Andrea Staudacher findet Insekten nicht eklig. «Sie sind durch ihre schillernden Farben, Oberflächenstrukturen und ihre Symmetrie sehr ästhetisch», sagt sie mit dem Blick als Designerin. Ihr Haus zieren zahlreiche Käferfiguren und Zeichnungen. Auch Töchterchen Luz kennt das spezielle Essen schon: als ihre Mutter gefriergetrocknete Mehlwürmer aus dem Kühlschrank holt, will sie gleich naschen. Staudacher lebt, was sie propagiert. In ihrem Garten hält sie auch Hühner, die sie selbst schlachtet. Auch wenn sie frische Heuschrecken in Öl angebraten und mit Chili gewürzt «super fein» findet, zieht sie gutes Bio-Fleisch vor. Oder sie macht sich einen Salat aus kleingeschnittenen Quallenschirmen. Warum nicht das essen, was in den Meeren sowieso eine Plage ist? «Die sind wie Tagliatelle, haben keinen grossen Eigengeschmack. Sehr bissfest und proteinreich.» Obwohl sie importiert werden müssten, hätten die Quallen dennoch eine bessere Ökobilanz als Rindfeisch. In diesem Punkt wird Staudacher das einzige Mal moralisch. «Wir diskutieren über Flüge, Autofahren und Mülltrennung. Aber über den Fleischkonsum als riesigen Faktor in der CO2-Bilanz reden wir kaum. Würden wir alle weniger Fleisch essen, wäre das für das Klima viel besser.»

Arbeit im Krematorium
So stellt Staudacher gesellschaftlich relevante Themen, die mit Tabus belegt sind, in den Mittelpunkt ihrer Arbeit. Seit 2019 beschäftigt sie sich unter dem Titel «Future Death Lab» auch mit der Zukunft des Sterbens. «Es interessierte mich schon immer, wie wir mit dem Tod umgehen. Die Pandemie hat dieses Thema wieder in den öffentlichen Diskurs gebracht.» Für ihr Projekt arbeitet sie auch im Krematorium, doch das Future Food beschäftigt sie weiterhin.

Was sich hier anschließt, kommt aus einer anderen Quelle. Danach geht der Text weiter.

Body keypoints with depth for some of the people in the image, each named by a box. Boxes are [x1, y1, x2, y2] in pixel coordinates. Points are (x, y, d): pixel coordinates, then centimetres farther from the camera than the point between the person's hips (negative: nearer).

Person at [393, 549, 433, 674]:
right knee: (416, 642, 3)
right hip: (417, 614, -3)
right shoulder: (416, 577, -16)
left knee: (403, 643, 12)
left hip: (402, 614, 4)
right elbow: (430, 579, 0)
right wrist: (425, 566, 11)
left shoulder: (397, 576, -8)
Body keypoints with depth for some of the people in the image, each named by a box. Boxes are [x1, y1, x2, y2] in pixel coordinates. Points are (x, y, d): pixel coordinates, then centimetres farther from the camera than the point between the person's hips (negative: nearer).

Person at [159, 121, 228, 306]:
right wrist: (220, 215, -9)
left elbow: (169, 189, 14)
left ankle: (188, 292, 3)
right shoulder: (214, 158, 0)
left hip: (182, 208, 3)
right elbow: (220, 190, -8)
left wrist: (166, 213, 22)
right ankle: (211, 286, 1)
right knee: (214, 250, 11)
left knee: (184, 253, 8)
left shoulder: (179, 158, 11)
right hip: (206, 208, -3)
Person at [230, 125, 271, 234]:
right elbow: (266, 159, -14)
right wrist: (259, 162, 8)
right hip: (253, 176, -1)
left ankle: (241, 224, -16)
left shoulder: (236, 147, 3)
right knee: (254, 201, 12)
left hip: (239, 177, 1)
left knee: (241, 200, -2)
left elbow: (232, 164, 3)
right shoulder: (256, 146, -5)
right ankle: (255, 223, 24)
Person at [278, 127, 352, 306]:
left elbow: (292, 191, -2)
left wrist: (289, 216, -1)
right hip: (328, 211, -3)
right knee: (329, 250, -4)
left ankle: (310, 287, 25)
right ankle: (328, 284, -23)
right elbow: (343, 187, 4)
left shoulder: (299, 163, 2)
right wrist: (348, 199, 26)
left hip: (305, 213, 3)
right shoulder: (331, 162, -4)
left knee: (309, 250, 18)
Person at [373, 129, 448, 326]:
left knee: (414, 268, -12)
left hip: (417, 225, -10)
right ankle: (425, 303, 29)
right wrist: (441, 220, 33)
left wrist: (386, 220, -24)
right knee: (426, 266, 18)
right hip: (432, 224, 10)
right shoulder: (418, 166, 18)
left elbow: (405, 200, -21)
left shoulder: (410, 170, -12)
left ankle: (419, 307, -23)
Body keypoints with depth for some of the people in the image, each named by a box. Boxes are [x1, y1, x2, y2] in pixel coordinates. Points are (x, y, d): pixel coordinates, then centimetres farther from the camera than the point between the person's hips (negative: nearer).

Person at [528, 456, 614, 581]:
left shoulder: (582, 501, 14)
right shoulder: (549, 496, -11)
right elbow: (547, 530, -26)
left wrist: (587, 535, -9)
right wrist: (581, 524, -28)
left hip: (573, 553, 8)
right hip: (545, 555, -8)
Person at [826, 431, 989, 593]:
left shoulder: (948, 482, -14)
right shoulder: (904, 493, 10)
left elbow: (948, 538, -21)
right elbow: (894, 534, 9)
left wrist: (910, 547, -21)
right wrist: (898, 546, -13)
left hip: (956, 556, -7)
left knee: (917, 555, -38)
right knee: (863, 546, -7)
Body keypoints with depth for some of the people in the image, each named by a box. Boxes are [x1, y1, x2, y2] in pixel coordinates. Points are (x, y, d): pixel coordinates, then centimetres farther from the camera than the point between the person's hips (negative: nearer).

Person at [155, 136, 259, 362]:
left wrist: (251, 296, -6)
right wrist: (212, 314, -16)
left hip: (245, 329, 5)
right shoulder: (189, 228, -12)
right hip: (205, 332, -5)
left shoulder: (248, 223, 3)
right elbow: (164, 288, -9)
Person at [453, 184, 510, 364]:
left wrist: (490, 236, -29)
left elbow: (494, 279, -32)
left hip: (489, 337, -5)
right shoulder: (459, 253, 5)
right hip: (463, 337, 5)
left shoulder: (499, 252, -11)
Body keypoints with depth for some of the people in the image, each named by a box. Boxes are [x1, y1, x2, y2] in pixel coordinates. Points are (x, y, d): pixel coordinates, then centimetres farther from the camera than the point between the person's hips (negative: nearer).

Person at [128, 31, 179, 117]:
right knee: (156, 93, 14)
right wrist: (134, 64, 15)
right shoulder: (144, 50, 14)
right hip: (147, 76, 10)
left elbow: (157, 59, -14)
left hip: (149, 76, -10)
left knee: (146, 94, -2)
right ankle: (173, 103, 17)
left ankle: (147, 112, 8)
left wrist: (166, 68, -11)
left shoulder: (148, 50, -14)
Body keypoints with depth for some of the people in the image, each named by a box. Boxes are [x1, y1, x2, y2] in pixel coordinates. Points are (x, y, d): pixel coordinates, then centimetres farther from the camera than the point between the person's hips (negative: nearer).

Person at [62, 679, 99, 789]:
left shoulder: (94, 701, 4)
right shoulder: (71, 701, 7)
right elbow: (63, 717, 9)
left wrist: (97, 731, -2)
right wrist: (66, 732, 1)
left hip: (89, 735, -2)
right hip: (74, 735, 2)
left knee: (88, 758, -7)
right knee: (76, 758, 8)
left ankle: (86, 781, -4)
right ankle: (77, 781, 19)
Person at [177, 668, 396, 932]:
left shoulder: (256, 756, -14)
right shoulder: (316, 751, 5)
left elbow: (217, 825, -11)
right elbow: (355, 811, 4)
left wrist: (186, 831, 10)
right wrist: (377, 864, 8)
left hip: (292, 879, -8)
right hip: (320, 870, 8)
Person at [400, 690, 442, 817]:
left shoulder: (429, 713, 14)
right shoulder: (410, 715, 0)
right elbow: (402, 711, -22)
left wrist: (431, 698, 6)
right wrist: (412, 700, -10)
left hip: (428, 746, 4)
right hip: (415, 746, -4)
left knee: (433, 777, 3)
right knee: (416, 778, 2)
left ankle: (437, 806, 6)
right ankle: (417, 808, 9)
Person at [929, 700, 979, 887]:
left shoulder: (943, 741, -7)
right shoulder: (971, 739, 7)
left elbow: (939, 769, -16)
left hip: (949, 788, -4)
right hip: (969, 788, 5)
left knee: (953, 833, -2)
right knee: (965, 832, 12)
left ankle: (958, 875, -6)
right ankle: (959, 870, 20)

Gerade hat sie ihr zweites Buch mit neuen Zukunftsrezepten veröffentlicht. Kommt also bald noch mehr Ernährungsinnovation auf uns zu? Staudacher schüttelt den Kopf. «Die grossen Innovationen sind bereits da. Aber der Geschmack der Produkte wird sich noch verbessern.» Na dann: e Guete und auf eine schmackhafte Zukunft!